→ **What is required**
Turn each non-blank line of the rows below into a Markdown table row, using the columns "Row" for its number and "Line" for its text.

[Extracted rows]
★ ★ ★ ★ ★

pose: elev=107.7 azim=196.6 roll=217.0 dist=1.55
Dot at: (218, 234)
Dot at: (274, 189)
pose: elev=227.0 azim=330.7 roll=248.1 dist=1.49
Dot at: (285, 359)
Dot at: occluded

★ ★ ★ ★ ★

→ **Solution**
| Row | Line |
|---|---|
| 1 | pose: elev=107.7 azim=196.6 roll=217.0 dist=1.55 |
| 2 | Dot at: (218, 234) |
| 3 | Dot at: (274, 189) |
| 4 | pose: elev=227.0 azim=330.7 roll=248.1 dist=1.49 |
| 5 | Dot at: (285, 359) |
| 6 | Dot at: occluded |